王はそのすべてを見渡しながら、最後に静かに言った。
「――誇りとは、生まれにあらず。立つ場所に宿るものだ。」
その言葉に、ガレスは拳を握りしめた。
ゆっくりと顔を上げる。
「この命に代えても、民の誇りを守ります。」
隣でリオンが微笑む。
「風は王の旗を掲げます。どんな嵐の中でも。」
二人の声が、響いた。
王はわずかに頷き、玉座に腰を下ろす。
「よい。――ならば証を授けよう。」
老臣が二つの紋章を盆に乗せて運び出す。
一つは大地の剣を模した紋。
もう一つは風の羽根を象った徽章。
ガレスがそれを両手で受け取った瞬間、
大広間の扉が風に揺れ、光が差し込んだ。
貴族の列の中で、誰かが呟く。
「……時代が変わる。」
王はその言葉を、あえて聞こえる声で拾った。
「変わるのではない。――変えるのだ。
お前たちの“誇り”で。」
その言葉とともに、
金色の旗が再び掲げられ、鐘の音が王都に響いた。
⸻
夜風が、寮の窓をかすかに揺らしていた。
昼間の熱気がまだ部屋に残っている。
第七寮・東棟の一番奥。
二段ベッドが二つ、狭い机と小さなランプがひとつ。
昨日まで、四人で使っていた部屋だ。
ガルドが上段のベッドに寝転がり、天井を指差して笑った。
「はぁ〜〜……二人とも、ほんとに総隊長と副隊長になっちまったな。
庶民初だぜ? 希望しかねぇわ!」
その声には興奮と誇りが混ざっていた。
彼の手のひらには、まだ訓練でできた傷が新しい。
だが、その顔は子供のように輝いていた。
下のベッドで寝具を整えていたイオリは、
小さくため息をついた。
「……浮かれてるの、お前だけだぞ。

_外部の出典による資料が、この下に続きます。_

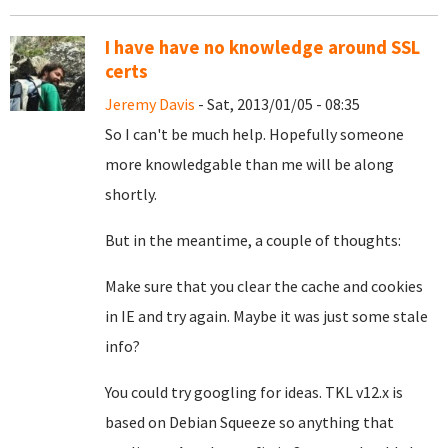
I have have no knowledge around SSL
certs
Jeremy Davis
- Sat, 2013/01/05 - 08:35
So I can't be much help. Hopefully someone
more knowledgable than me will be along
shortly.
But in the meantime, a couple of thoughts:
Make sure that you clear the cache and cookies
in IE and try again. Maybe it was just some stale
info?
You could try googling for ideas. TKL v12.x is
based on Debian Squeeze so anything that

」
「は? 何だよ、冷めてんなぁ。
俺たち、すげぇことやったんだぞ?」
イオリは返事をしなかった。
窓の外、遠く王城の尖塔を見つめている。
そこに、ガレスとリオンがいる。
さっきまで同じ場所で笑っていたはずの仲間が――
今は、もう“上”にいる。
「……俺たちはまだ候補生だ。
あの人たちが戦う場所に、まだ立てねぇ。」
イオリの声は静かだった。
けれど、その拳は膝の上で強く握られている。
ガルドがその音に気づき、少しだけ笑みを和らげた。
「ま、そうかもな。
でもよ、あの二人の背中……見たろ?
あれ見て『無理だ』なんて思えねぇだろ。」
イオリが目を細める。
泥にまみれた試験の日、
ガレスの足跡とリオンの風を思い出していた。
「……いつか、追い越す。」
「ははっ、だよな!」
ガルドが上から拳を突き出す。
イオリは少し遅れて、その拳に軽く自分の拳をぶつけた。
乾いた音が、部屋に響く。
その音は、小さな誓いの鐘のように、
静かに二人の胸に残った。
外では、王都の鐘が遠くに鳴っている。
それが“地と風”の誕生を祝う音なのか、
それとも、新たな試練の始まりを告げる音なのか――
二人には、まだわからなかった。